## Short task 1
Copy out word for word the entries that run from the very first line through the line containing "collector number: 645", with both ends included.

## Source
================

Skip to content

Label Strategies

Overview

Labels (tags in InfluxDB, labels in Loki) are key-value pairs that provide metadata about metrics and logs. Effective labeling is critical for filtering, aggregating, and organizing observability data.

Why Labels Matter

  1. Filtering: Query specific hosts, services, or environments
  2. Aggregation: Group data for analysis
  3. Organization: Logical separation of data streams
  4. Cardinality: Too many unique label combinations = performance issues

Label Design Principles

1. Low Cardinality

Problem: Each unique label combination creates a new series/stream

Bad (high cardinality):

labels:
  user_id: "12345"        # Thousands of unique users
  request_id: "abc-123"   # Every request is unique
  timestamp: "2024-01-01" # Every second is unique

Good (low cardinality):

labels:
  environment: "production"  # Only 3-4 values
  service: "api"             # Limited number of services
  region: "us-east"          # Fixed set of regions

2. Consistent Naming

Use consistent label names across all data sources:

Good:

# Telegraf
telegraf_global_tags:
  hostname: "server1"
  environment: "production"

# Alloy
alloy_global_labels:
  hostname: "server1"
  environment: "production"

Bad (inconsistent):

# Telegraf uses "host"
telegraf_global_tags:
  host: "server1"

# Alloy uses "hostname"
alloy_global_labels:
  hostname: "server1"

3. Descriptive Values

Use clear, descriptive values:

Good: environment="production" Bad: env="prod"

Good: service_type="fail2ban" Bad: type="f2b"

4. Hierarchical Structure

Organize labels hierarchically:

labels:
  datacenter: "us-east"
  cluster: "prod-cluster-1"
  host: "server01"
  service: "api"
  component: "auth"

Enables queries like: - All of datacenter="us-east" - All of cluster="prod-cluster-1" - Specific host="server01"

Standard Label Sets

Telegraf (Metrics)

Global tags (applied to all metrics):

telegraf_global_tags:
  hostname: "{{ ansible_hostname }}"
  environment: "production"
  datacenter: "dc1"
  role: "webserver"

Automatic tags (added by plugins): - cpu: CPU identifier (cpu0, cpu1, cpu-total) - device: Disk device name - interface: Network interface name - path: Filesystem mount point

Alloy (Logs)

================

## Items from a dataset
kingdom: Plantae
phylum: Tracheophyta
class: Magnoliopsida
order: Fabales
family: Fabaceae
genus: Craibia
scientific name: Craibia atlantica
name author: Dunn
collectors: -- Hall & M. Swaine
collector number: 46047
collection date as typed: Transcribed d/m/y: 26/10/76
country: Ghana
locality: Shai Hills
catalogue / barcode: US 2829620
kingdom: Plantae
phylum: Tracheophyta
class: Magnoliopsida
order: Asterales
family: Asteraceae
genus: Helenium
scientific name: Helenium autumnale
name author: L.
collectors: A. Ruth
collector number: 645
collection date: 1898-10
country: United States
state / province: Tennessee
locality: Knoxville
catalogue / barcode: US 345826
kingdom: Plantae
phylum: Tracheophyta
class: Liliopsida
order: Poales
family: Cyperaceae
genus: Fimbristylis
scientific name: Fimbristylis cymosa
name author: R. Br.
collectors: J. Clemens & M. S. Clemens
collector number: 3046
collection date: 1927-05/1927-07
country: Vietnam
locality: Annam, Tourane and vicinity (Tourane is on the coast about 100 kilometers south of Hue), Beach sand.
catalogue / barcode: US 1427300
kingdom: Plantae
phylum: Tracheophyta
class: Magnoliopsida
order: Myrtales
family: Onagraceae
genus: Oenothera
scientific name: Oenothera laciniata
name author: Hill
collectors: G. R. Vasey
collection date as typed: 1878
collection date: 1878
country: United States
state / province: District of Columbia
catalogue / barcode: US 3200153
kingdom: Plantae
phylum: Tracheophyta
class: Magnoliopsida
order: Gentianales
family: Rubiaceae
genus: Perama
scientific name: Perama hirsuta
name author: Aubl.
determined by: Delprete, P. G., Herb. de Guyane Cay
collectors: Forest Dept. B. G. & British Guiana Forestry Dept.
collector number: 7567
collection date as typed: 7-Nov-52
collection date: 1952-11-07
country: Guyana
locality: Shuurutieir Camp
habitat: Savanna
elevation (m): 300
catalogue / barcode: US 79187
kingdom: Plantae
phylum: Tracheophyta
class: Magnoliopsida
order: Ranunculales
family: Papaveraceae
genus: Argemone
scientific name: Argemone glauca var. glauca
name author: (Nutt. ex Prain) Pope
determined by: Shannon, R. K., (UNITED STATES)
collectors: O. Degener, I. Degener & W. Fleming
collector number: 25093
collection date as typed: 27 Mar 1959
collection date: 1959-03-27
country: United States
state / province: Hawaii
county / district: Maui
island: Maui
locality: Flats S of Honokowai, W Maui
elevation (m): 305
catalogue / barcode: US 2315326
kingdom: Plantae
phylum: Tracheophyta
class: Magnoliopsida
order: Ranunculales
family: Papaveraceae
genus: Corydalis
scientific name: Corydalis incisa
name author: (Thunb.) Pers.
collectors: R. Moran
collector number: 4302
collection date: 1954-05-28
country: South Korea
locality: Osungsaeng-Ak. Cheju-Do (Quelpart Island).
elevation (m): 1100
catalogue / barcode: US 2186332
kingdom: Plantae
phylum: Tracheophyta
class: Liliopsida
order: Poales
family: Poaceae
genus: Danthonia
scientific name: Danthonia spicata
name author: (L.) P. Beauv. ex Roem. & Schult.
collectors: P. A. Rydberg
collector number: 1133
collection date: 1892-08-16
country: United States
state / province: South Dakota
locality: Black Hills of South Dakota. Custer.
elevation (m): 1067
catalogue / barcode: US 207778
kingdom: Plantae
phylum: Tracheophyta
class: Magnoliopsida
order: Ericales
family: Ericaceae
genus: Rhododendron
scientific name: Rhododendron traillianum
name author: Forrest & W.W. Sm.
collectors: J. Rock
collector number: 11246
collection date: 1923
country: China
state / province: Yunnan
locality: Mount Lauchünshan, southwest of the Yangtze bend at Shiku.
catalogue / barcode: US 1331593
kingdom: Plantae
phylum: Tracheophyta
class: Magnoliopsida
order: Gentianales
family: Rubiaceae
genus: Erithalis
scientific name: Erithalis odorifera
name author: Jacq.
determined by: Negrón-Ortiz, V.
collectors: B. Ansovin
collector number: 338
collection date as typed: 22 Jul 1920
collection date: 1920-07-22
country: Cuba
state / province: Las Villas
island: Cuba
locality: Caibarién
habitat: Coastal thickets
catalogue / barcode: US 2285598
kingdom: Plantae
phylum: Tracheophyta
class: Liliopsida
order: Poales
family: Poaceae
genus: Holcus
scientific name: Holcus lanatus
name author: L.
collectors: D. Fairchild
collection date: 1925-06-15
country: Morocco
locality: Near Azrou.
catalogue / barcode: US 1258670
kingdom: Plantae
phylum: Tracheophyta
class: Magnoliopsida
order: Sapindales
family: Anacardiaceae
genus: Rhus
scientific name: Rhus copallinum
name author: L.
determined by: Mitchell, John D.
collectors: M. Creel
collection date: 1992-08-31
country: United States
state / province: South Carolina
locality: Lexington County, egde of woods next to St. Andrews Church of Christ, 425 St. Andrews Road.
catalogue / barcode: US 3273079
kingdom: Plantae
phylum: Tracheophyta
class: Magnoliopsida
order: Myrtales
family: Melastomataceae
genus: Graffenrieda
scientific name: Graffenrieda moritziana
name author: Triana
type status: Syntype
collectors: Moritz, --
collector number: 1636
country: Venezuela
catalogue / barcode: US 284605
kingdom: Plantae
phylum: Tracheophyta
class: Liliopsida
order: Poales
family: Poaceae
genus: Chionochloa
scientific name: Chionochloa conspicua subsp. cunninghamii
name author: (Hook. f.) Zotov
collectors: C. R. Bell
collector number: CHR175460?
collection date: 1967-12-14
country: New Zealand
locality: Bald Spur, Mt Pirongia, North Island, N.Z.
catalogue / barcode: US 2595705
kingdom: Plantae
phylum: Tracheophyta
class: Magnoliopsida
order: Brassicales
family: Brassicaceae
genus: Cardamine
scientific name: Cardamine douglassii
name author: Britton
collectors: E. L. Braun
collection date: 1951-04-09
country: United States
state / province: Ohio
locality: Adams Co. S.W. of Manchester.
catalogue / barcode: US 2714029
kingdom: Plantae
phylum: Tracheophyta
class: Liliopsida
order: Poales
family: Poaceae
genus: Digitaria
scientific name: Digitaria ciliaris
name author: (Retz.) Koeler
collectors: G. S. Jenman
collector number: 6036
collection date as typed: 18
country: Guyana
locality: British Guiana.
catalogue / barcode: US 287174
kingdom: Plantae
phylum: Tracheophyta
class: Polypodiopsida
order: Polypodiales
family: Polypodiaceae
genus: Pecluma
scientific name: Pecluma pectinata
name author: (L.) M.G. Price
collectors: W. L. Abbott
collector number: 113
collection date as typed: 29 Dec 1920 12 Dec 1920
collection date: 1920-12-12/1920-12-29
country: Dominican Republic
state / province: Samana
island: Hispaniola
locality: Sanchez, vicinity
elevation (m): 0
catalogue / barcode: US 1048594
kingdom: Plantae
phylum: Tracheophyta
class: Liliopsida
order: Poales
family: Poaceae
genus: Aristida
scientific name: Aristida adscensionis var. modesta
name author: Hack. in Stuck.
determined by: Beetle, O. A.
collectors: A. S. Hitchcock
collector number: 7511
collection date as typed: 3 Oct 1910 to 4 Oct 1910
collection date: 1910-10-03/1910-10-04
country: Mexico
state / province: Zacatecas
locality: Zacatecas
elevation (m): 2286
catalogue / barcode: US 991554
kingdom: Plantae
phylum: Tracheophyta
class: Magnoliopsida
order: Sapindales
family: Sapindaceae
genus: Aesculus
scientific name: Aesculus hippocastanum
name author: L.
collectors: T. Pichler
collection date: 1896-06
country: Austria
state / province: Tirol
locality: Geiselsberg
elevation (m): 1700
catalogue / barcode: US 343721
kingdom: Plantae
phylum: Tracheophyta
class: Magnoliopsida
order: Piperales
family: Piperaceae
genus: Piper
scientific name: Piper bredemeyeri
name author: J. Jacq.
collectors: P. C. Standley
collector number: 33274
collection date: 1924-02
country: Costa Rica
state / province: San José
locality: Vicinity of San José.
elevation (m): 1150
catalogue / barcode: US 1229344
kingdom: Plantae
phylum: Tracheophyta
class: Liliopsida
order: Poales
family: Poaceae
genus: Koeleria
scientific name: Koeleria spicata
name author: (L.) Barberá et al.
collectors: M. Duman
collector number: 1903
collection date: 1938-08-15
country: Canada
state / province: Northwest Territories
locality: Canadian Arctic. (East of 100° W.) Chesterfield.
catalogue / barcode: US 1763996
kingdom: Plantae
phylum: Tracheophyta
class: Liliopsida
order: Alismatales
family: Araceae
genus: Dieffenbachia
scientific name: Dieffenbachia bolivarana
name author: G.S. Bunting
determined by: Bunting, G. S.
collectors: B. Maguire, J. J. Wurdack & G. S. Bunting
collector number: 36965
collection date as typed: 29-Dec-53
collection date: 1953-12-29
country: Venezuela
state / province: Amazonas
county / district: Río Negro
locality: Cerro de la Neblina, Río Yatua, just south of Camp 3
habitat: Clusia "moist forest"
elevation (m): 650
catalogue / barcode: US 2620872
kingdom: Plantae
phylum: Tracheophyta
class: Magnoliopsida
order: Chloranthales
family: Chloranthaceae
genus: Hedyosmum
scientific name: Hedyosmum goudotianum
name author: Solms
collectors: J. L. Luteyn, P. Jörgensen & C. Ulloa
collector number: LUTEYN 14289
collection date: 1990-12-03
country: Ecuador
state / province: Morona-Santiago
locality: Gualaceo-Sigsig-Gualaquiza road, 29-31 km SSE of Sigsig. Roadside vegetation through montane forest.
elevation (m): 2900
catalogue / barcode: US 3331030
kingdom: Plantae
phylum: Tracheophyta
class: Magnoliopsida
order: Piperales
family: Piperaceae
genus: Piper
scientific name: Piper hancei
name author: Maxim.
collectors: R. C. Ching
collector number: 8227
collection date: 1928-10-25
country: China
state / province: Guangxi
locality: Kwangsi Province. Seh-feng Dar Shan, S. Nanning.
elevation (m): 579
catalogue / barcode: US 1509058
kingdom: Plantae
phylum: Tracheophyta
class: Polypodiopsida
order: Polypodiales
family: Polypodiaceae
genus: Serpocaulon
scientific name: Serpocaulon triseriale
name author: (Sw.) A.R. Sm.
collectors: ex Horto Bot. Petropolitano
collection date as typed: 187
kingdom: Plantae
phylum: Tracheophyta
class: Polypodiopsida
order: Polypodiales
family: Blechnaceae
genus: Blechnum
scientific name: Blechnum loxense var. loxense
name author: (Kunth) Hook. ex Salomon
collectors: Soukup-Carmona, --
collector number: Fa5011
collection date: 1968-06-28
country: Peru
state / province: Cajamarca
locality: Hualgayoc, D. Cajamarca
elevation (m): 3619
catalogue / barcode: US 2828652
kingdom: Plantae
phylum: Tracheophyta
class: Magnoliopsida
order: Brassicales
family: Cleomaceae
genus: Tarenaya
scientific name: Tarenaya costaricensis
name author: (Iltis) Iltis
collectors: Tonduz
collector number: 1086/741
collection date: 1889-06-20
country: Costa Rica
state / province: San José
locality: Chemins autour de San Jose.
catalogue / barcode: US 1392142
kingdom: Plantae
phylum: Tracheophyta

================

## Short task 2
What are labels called in InfluxDB, according to the page on label strategies?

## Worked solution 1
kingdom: Plantae
phylum: Tracheophyta
class: Magnoliopsida
order: Fabales
family: Fabaceae
genus: Craibia
scientific name: Craibia atlantica
name author: Dunn
collectors: -- Hall & M. Swaine
collector number: 46047
collection date as typed: Transcribed d/m/y: 26/10/76
country: Ghana
locality: Shai Hills
catalogue / barcode: US 2829620
kingdom: Plantae
phylum: Tracheophyta
class: Magnoliopsida
order: Asterales
family: Asteraceae
genus: Helenium
scientific name: Helenium autumnale
name author: L.
collectors: A. Ruth
collector number: 645

## Worked solution 2
Tags.